Court Opinion

ID: 3918084
Source: CourtListenerOpinion
Date Created: 2016-07-06 09:45:35.367115+00
Date Added: 2024-06-11T07:42:48.935084
License: Public Domain

This is the second appeal of this case; the former opinion being reported in 163 S.W. 601, and that case is here referred to for a statement of the nature of the cause of action. Any change that may have been made in the pleadings or proof will appear in this discussion. The judgment, based upon the jury's verdict, was for $300.
The charge complained of in the first assignment is not subject to the criticism made. It contained the essential provisions of articles 6560 and 6561 of Vernon's Civil Statutes with regard to the wearing upon their caps or hats, by the employés, badges which indicated their office and the initial letters of the style of the corporation by which they were employed, and says that only such would be authorized to collect fares, etc.; and, as a whole, the charge requires that it be proven, by a preponderance of the testimony, that the ticket was delivered to an authorized agent of the company. The statute does not say that only the conductor may take tickets, but says "conductor or collector," and without such badge they are not authorized to demand or receive fares, etc. The requirement is that such collector be an authorized agent, and the uniform provided is evidence to the traveling public of the position held. It is but fair to presume that a railway would not permit persons on its own trains to wear the uniform of the company who are not authorized so to do. If those servants of the company exceed their authority or act outside of the scope of their authority in taking up tickets, and some one must suffer thereby, it should not be an innocent passenger who is in the care of the company, but the corporation that places them in such position, and which is responsible for and has control over such servants.
Appellee had bought his ticket and same had been taken up by the brakeman. He had not left the train and was rightfully thereon. It is not on a parity with a case where a man boards a train without a ticket, or with a ticket not properly validated, and refuses to pay his fare. It was not his negligence, but that of the company, that the ticket was lost or misplaced after it was taken up, and, when he was ejected from the train, it was wrongfully done.
The Supreme Court, speaking through Justice Williams, in Texas 
Pacific Railway Co. v. Payne, 87 S.W. 332, 70 L.R.A. 946, says:
"When the holder has done all he can to perform the condition precedent imposed upon him, his right to transportation is complete, and he has in the ticket all the evidence which the contract exacts of him to furnish; that which is lacking being only the evidence which the carrier has undertaken to furnish for the information of its employés. The case is not one in which the passenger has failed to comply with reasonable regulations concerning tickets, but one in which he has complied as far as was in his power."

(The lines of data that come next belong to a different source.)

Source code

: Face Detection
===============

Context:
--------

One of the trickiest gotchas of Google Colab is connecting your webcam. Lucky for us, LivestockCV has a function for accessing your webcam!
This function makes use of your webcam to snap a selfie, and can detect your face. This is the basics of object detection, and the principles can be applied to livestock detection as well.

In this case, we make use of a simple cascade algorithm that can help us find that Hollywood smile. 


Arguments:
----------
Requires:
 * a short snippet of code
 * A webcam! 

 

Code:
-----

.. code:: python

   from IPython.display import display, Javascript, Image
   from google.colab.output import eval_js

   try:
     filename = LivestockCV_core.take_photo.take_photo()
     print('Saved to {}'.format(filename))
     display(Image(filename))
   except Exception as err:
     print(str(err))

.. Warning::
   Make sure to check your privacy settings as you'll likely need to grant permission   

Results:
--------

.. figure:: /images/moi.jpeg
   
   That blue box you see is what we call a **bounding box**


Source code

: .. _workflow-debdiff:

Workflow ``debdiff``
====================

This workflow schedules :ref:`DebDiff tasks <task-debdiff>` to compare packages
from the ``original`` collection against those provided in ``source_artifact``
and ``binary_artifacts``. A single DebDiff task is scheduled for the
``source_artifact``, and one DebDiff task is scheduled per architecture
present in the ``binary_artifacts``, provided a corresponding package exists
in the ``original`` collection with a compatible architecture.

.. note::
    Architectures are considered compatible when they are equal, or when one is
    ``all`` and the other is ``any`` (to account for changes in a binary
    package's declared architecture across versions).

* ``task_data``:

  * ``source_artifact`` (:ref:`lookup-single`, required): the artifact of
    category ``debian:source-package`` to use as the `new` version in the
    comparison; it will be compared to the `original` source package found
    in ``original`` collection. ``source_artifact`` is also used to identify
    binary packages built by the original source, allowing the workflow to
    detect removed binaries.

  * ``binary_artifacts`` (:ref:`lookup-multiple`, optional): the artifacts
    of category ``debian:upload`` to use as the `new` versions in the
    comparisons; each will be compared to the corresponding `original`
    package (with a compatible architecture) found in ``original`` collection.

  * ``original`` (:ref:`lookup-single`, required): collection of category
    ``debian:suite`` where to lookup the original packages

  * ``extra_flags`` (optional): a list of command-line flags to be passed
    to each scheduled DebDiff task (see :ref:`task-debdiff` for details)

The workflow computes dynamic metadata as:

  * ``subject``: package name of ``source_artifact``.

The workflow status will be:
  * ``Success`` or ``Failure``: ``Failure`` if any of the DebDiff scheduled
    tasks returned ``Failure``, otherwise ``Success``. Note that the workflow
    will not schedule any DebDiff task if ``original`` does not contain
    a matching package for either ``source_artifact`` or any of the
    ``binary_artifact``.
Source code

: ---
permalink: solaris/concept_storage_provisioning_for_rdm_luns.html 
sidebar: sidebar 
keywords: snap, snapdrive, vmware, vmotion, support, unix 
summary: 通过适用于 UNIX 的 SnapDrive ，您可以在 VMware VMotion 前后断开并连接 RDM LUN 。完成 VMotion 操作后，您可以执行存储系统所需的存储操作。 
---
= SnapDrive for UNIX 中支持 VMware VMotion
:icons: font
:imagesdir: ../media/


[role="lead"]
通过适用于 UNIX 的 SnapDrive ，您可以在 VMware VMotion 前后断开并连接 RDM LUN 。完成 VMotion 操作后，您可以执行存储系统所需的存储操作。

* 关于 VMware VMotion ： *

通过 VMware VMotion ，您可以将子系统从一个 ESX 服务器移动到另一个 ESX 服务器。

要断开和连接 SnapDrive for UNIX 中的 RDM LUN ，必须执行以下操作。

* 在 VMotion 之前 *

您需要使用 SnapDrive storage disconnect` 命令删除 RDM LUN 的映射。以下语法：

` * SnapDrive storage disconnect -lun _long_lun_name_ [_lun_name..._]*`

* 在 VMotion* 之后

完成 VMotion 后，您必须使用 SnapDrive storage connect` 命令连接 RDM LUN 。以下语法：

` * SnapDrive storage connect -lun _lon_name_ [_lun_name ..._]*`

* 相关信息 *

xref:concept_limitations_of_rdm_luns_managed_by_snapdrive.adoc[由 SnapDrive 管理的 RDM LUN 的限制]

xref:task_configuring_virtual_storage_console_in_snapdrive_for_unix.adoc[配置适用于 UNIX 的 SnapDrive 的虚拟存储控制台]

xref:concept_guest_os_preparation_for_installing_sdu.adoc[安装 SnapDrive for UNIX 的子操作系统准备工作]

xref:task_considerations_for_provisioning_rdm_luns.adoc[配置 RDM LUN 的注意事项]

That was a case in which a drover had a contract for return passage which the agent refused to validate. The conductor refused to permit him to ride; the appellee, Payne, refused to pay his fare and was ejected. He had the means to pay his fare but declined to do so. The court says:
"We therefore answer that plaintiff was entitled to recover damages sustained from the expulsion, and was not required either to purchase a ticket at Ft. Worth or to pay his fare on the train."
When Short gave up his ticket, he had done all that was required of him, and what subsequently became of that ticket was due solely to the action of appellant's employés. He had performed all the duties incumbent upon him, and the company did not have any right to put him off until he reached his destination.
This holding is not at all in conflict with Mr. Justice Fly's ruling in G., C.  S. F. Ry. Co. v. McCormick, 45 Tex. Civ. App. 425,100 S.W. 202, because in that case McCormick knew, before he boarded the train, that he did not have a ticket, and it appeared that he (himself) had lost his ticket.
Short did not board the train without a ticket, and the loss of it is not attributable to him, and, as judge Moursund said on the former appeal, he "could stand upon his right to remain on the train until carried to his destination, and was not required to *Page 616 
anticipate that defendant's employés would not protect him in his rights."
What we have said indicates our views of the law on the whole case, as made, and we overrule the first to fifth assignments, both inclusive; and if the appellee shall, within 20 days, file a remittitur of $150, the judgment will be affirmed for the sum of $150. But, if such remittitur is not so filed, the judgment will be reversed, and the cause remanded for trial.